## [INPUT RECORDS]
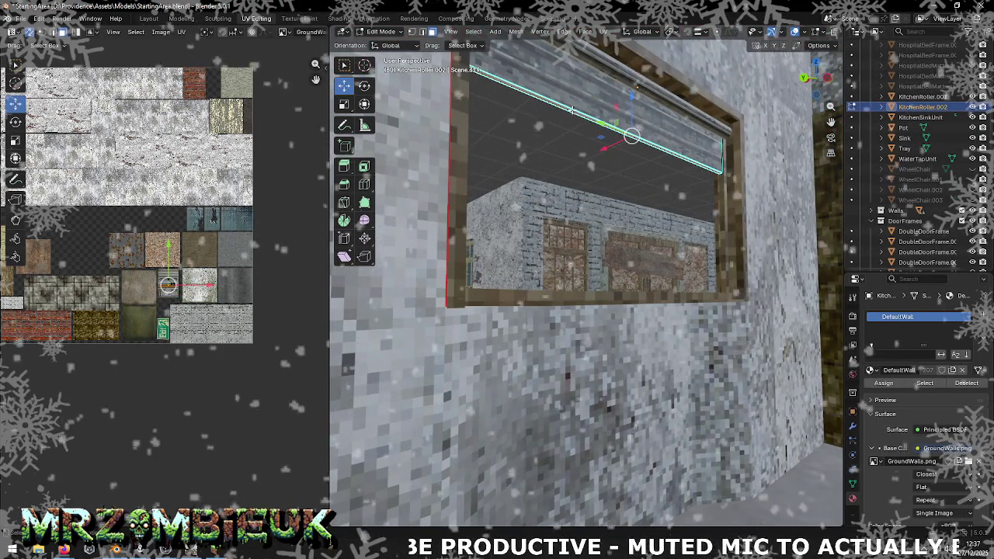
scroll("up", 3)
scroll("up", 3)
key("g")
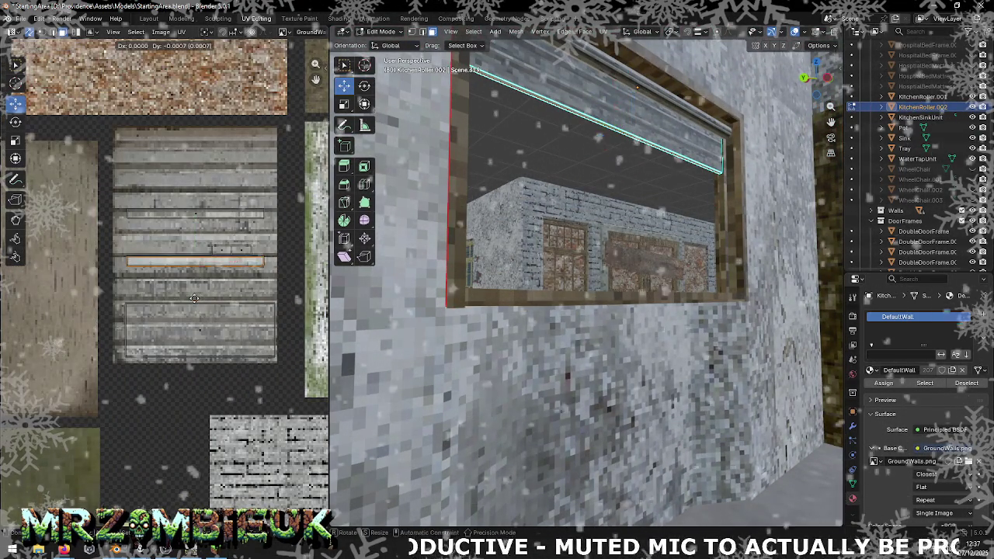
left_click(208, 323)
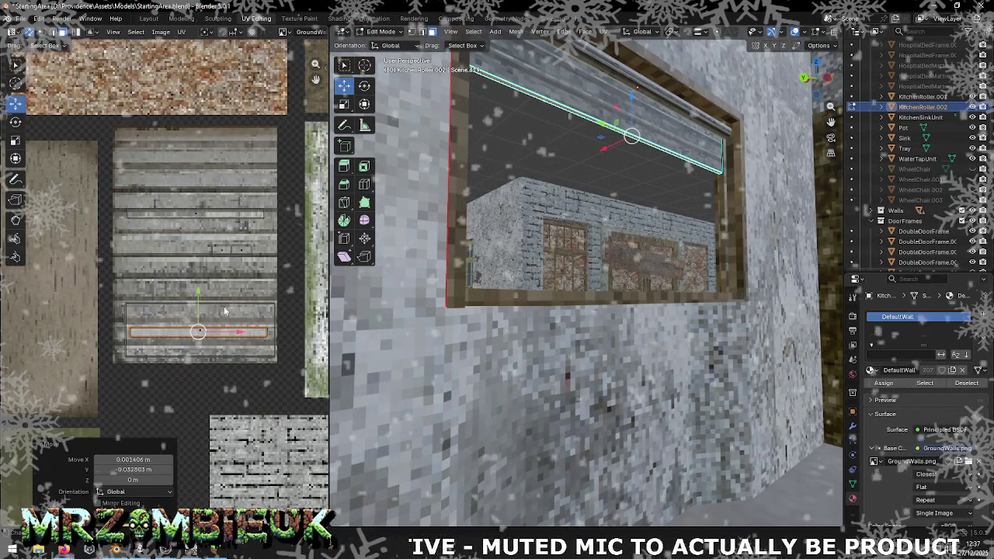
key("g")
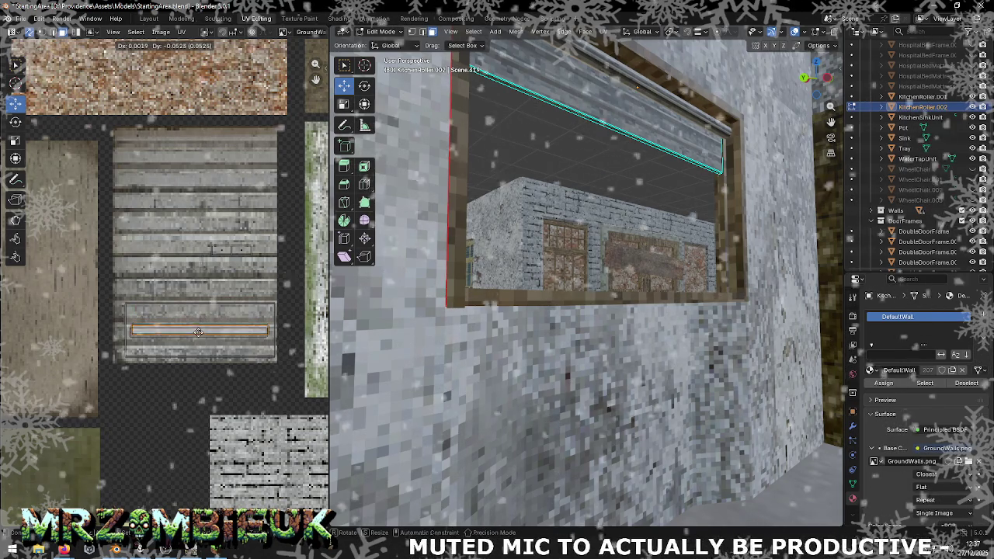
left_click(200, 317)
key("g")
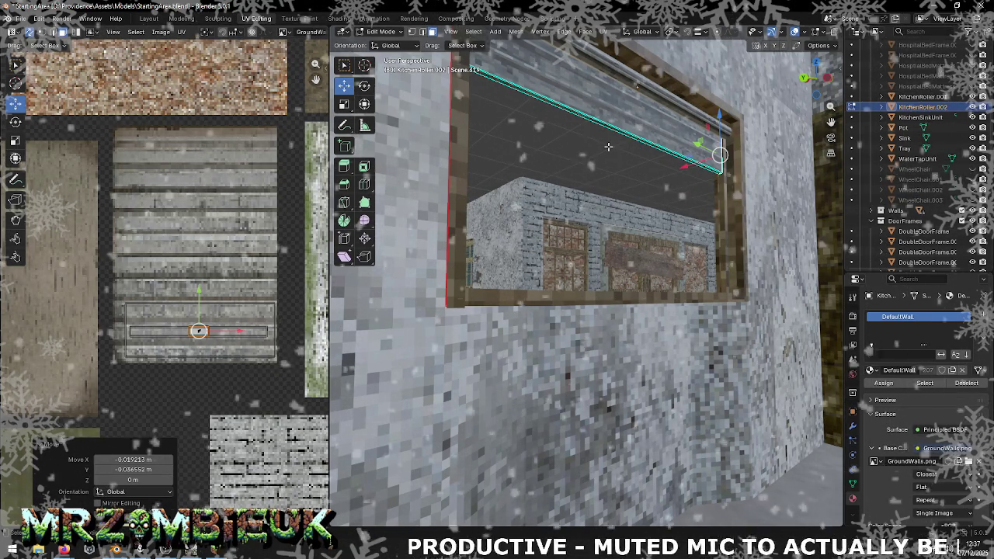
key("alt+Tab")
key("alt+Tab")
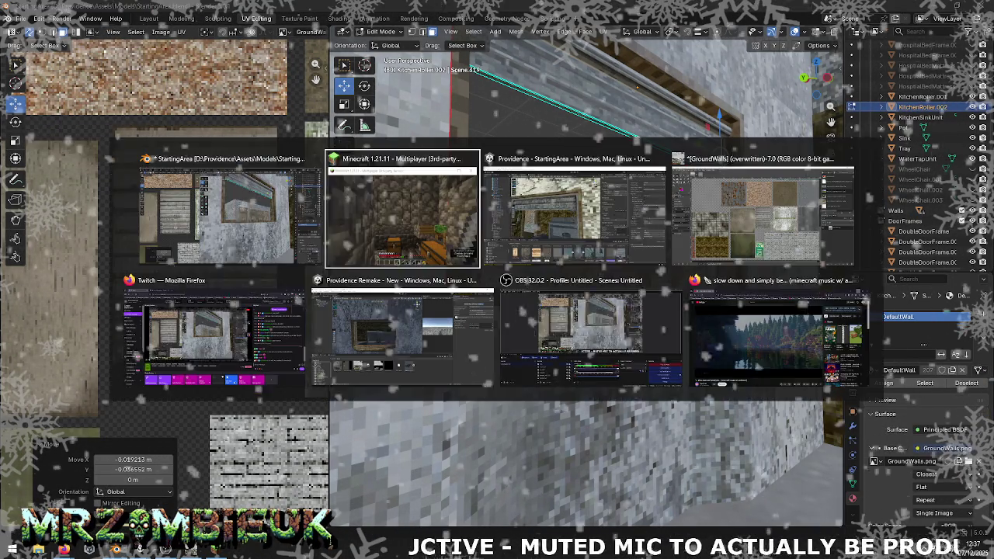
key("alt+Tab")
key("alt+Tab")
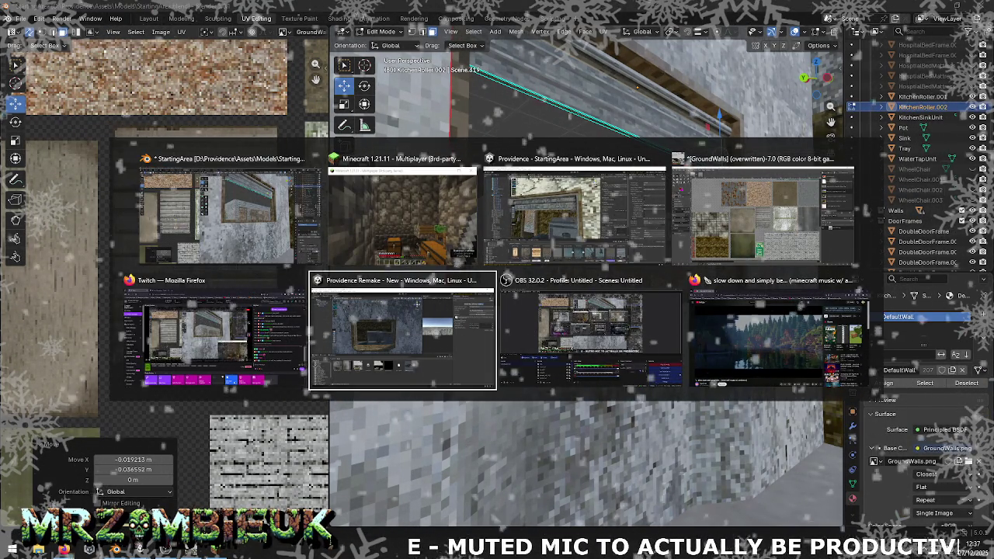
key("Escape")
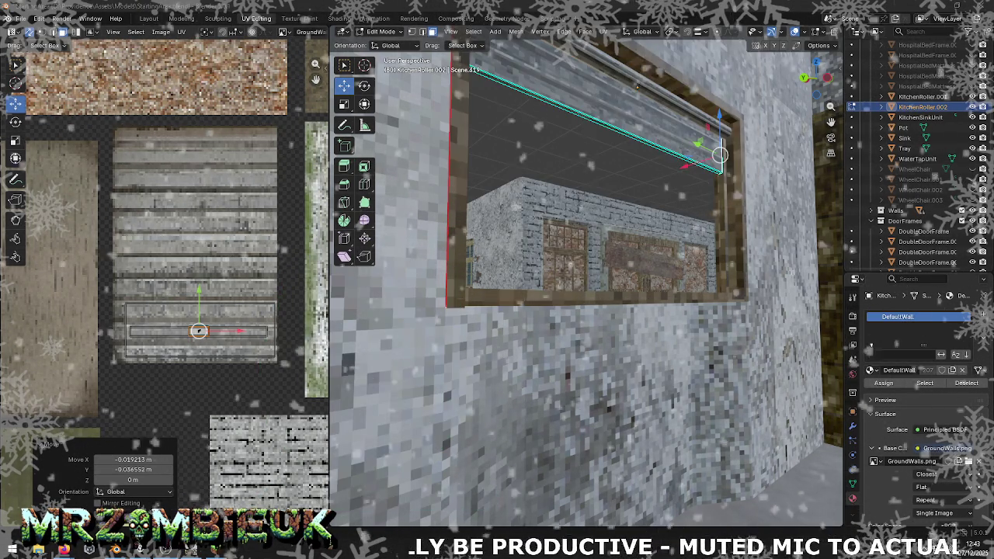
- Bring up the open-windows list, then dismiss it and stay in Blender
key("alt+Tab")
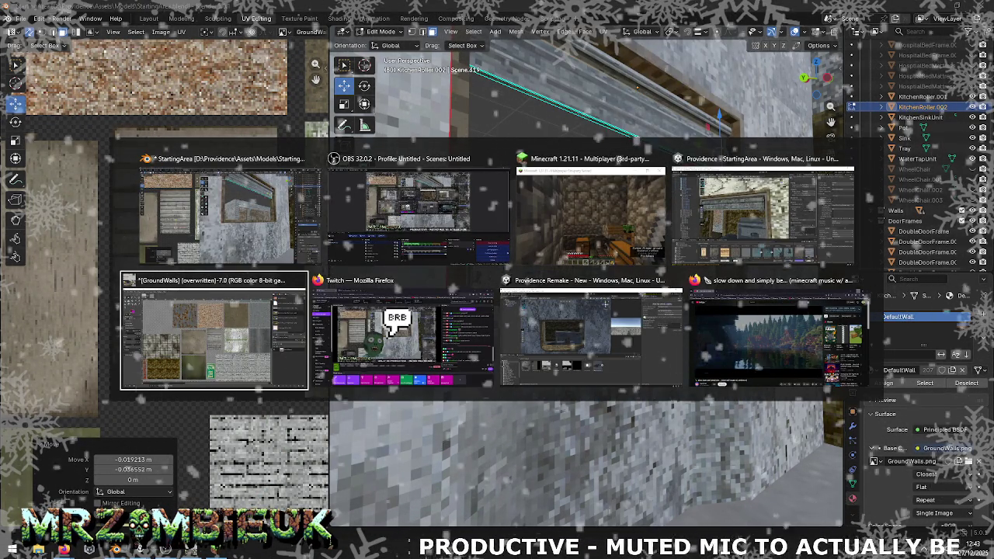
key("Escape")
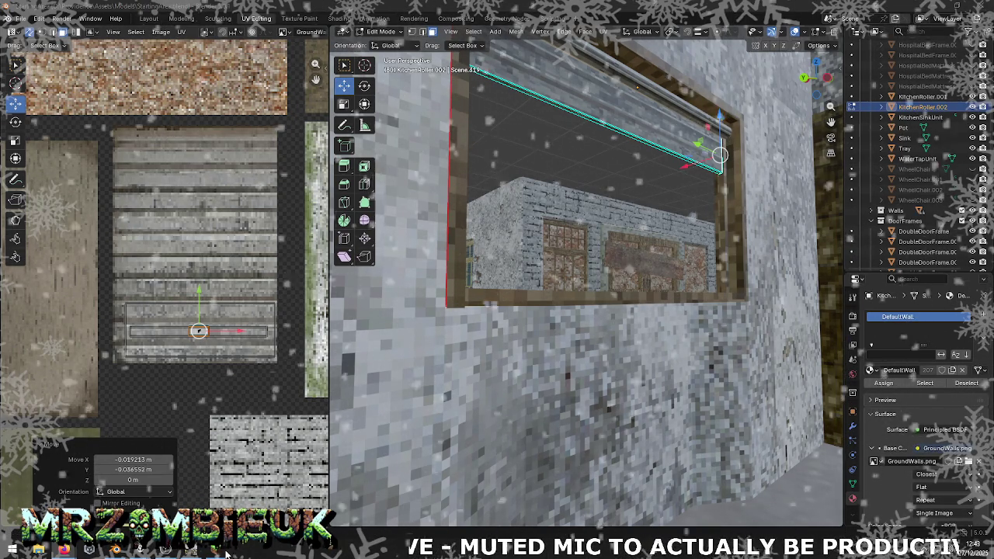
- Switch to Minecraft and check the large chest's contents
key("alt+Tab")
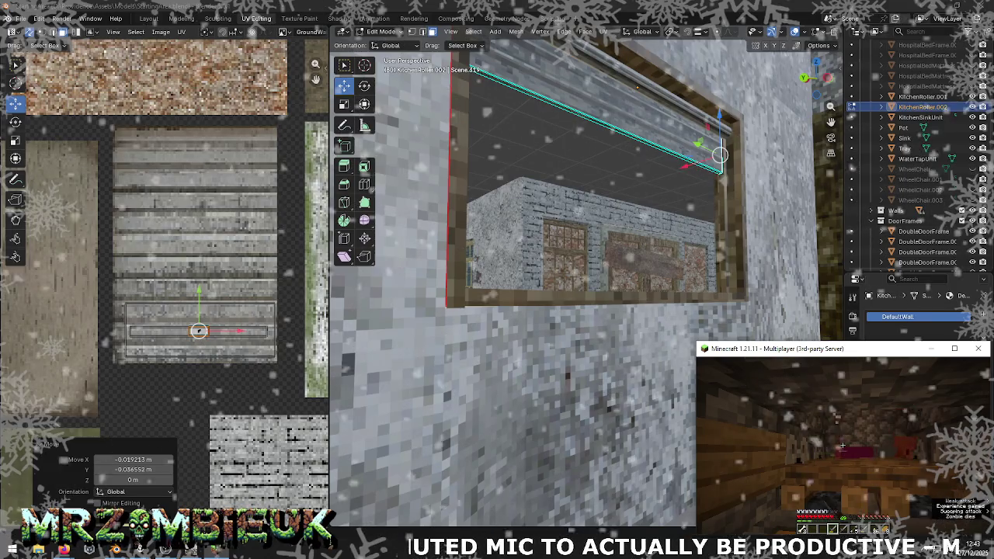
right_click(842, 446)
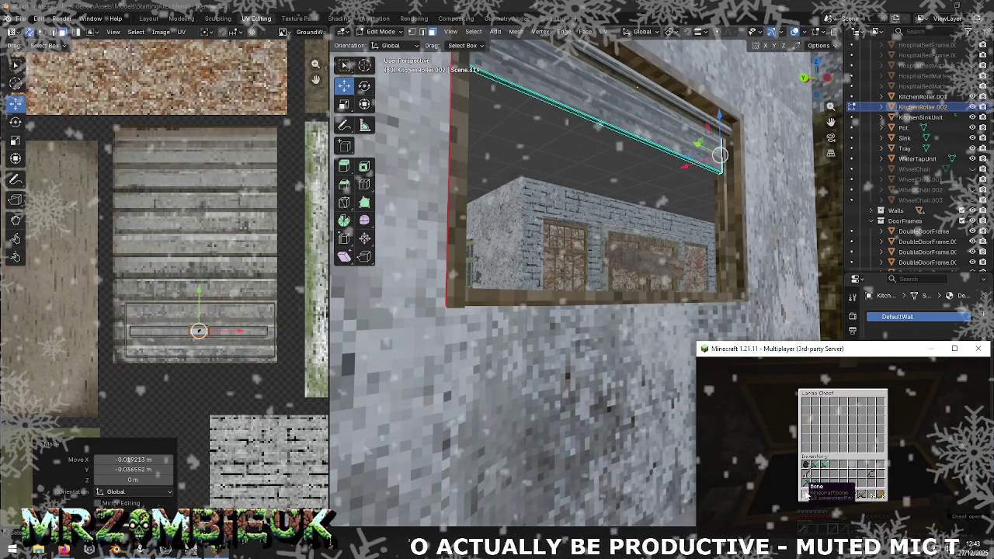
key("Escape")
- Sleep in the bed, glance at the inventory, then switch back to Blender
right_click(842, 445)
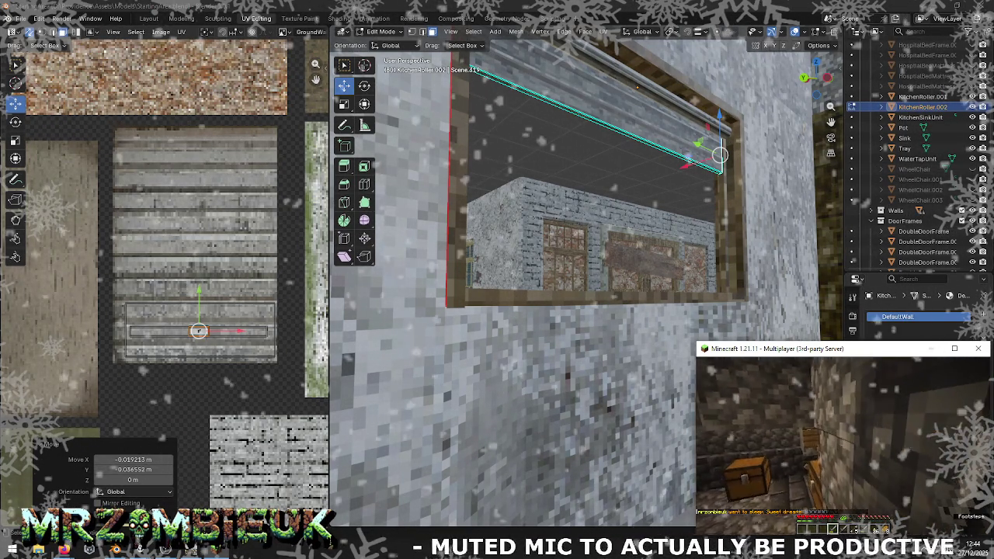
key("e")
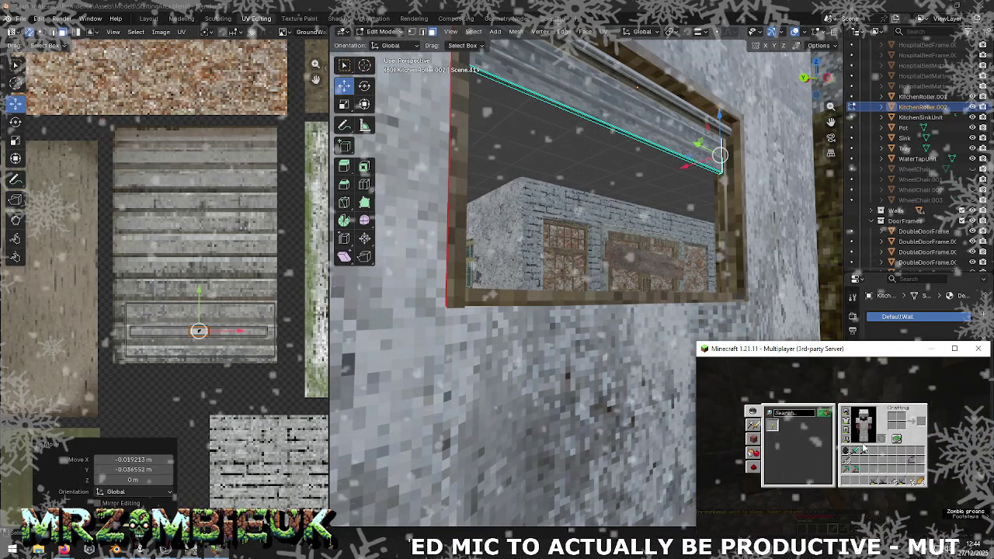
key("e")
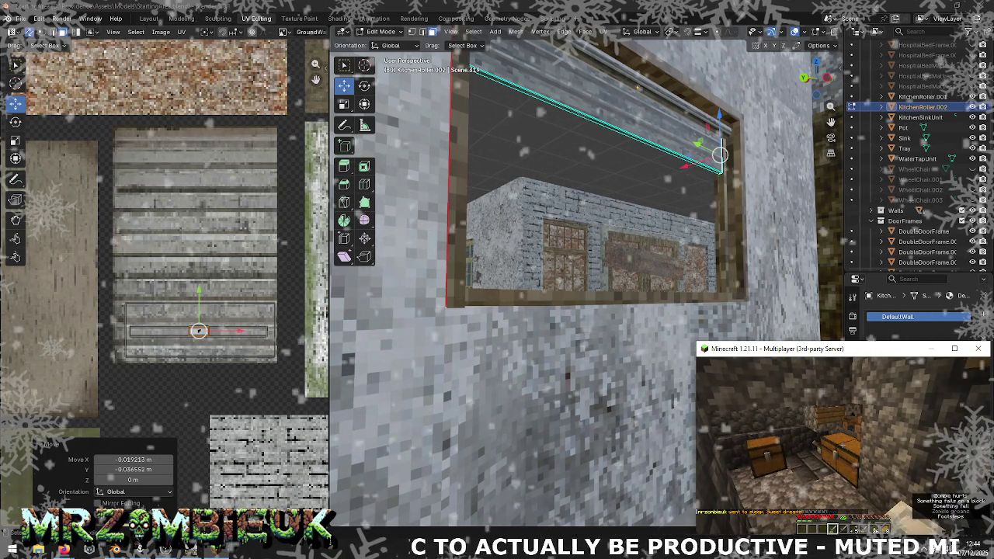
key("alt+Tab")
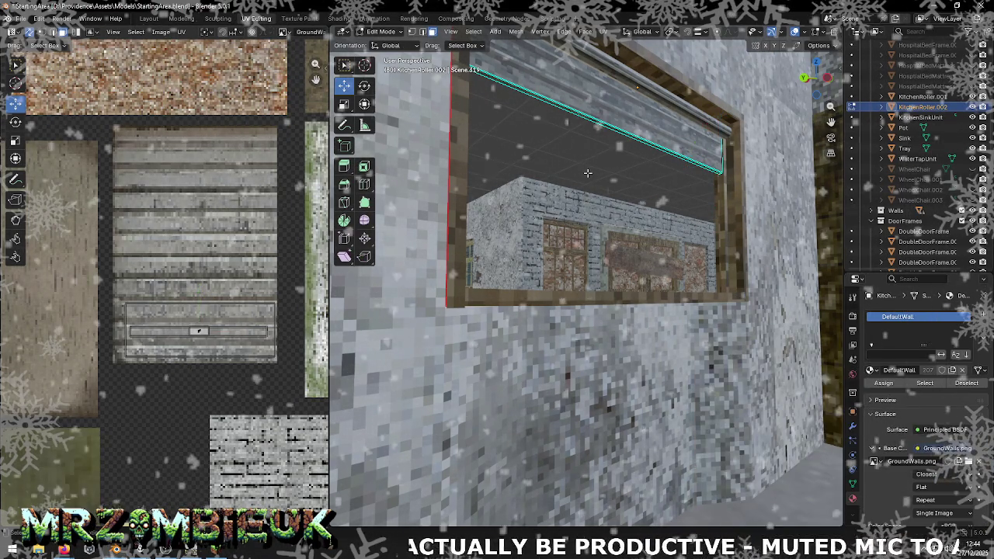
- Select the top roller bar KitchenRoller.001, view its UVs in Edit Mode, and return to Object Mode
left_click_drag(588, 173, 595, 185)
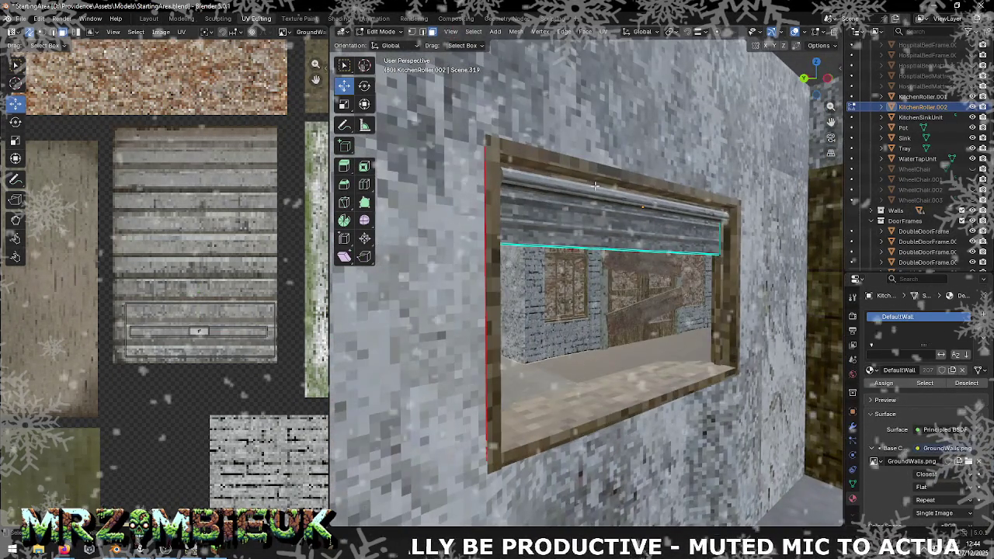
key("Tab")
left_click(595, 190)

## [WHAT TO PRODUCE]
Set down the whole listing exactly as given, except for the pictures.

## [SOLUTION FOR THIS TASK]
scroll("up", 3)
scroll("up", 3)
key("g")
left_click(208, 323)
key("g")
left_click(200, 317)
key("g")
key("alt+Tab")
key("alt+Tab")
key("alt+Tab")
key("alt+Tab")
key("Escape")
- Bring up the open-windows list, then dismiss it and stay in Blender
key("alt+Tab")
key("Escape")
- Switch to Minecraft and check the large chest's contents
key("alt+Tab")
right_click(842, 446)
key("Escape")
- Sleep in the bed, glance at the inventory, then switch back to Blender
right_click(842, 445)
key("e")
key("e")
key("alt+Tab")
- Select the top roller bar KitchenRoller.001, view its UVs in Edit Mode, and return to Object Mode
left_click_drag(588, 173, 595, 185)
key("Tab")
left_click(595, 190)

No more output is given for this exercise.